The possession of these core competencies enables firms to continuously innovate new products that fulfill the human needs in completely different manners. Those who utilize the core competencies to undertake only incremental innovations cannot achieve true differentiation; on the other hand, they deliver small incremental improvements through high levels of technology, leading to adverse cost-value relationships. Those firms which have true technological and market competencies are truly firms of destiny for industry evolution. While the pioneers qualify almost naturally for the differentiator role (for example, Cadbury’s in milk chocolates, Danone in dairy products, Kellogg’s in breakfast cereals), time to time new differentiators emerge (for example, Nestle with KitKat). The Haves should rightfully concentrate utilizing their core competencies to setting newer product trajectories. Given that this requires huge investments, the Have-nots would need a different approach.

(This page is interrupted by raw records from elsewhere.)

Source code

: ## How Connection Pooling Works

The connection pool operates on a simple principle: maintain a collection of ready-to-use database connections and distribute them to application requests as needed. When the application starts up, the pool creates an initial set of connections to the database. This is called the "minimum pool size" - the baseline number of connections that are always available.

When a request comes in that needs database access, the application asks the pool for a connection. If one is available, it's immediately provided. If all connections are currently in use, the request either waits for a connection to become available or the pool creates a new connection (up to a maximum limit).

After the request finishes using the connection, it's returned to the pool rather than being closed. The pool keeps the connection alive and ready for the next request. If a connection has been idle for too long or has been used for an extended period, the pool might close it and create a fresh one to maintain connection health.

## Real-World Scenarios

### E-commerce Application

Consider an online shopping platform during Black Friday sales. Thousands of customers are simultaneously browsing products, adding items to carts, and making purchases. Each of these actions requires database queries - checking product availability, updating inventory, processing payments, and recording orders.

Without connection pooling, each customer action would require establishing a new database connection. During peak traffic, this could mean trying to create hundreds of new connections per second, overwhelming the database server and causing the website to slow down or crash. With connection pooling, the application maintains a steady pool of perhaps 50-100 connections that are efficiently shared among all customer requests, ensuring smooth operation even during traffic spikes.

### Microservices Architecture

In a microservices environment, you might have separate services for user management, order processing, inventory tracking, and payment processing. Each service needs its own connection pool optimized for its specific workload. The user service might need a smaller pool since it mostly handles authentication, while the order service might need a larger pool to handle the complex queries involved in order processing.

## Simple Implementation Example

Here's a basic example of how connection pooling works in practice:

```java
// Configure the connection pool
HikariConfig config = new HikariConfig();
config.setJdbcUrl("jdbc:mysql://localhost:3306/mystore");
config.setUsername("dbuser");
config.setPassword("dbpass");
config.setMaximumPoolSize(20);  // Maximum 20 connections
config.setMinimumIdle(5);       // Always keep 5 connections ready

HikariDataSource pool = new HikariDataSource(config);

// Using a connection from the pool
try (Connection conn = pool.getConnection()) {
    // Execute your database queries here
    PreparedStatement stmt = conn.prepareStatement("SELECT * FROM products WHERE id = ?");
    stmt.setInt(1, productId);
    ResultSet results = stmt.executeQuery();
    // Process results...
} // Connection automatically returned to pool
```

De-commoditization for the Have-nots
De-commoditization at one level is responsible business management. It avoids trivializing a product through self-destructing strategies. Launch of a new product at a huge price premium but immediately offering buybacks and cash-back discounts trivializes technologies and products. The first step towards commoditization is an almost unintended consequence of volume-driven marketing or cost reductions. The right strategy of de-commoditization is to hold, and if possible even reinforce, product specifications all through introduction and growth phases of the product life cycle, even in the face of new competition. The second step in de-commoditization is to avoid frivolous market segmentation. While offering products at different value points is inescapable, mindless jumbling up of specifications for driving up product proliferation adds to commoditization. The right strategy of de-commoditization is to keep the product lineup simple and meaningful.
The next challenge of de-commoditization arises when the inevitability of commoditization happens. De-commoditization can happen in one of three ways. The first is by building value adding features in a commoditized product (for example, extending a yogurt product in two directions of low-fat range and high-energy range). The second is modifying a product to deliver two principal functions in place of one principal function (for example, making a gaming device like Kinetic that helps gaming as well as exercising). The third is retro-designing a product to rediscover the roots (for example, bringing smart watch technologies to conventional Swiss watches). De-commoditization requires a disciplined Kaizen mindset that upholds a product’s value in the eyes and heart of the consumer always. It will not require the mega investments that the Haves splurge on differentiation drivers but will certainly need a keen eye for detail and a penchant for simplicity and functionality in a mindset of quality.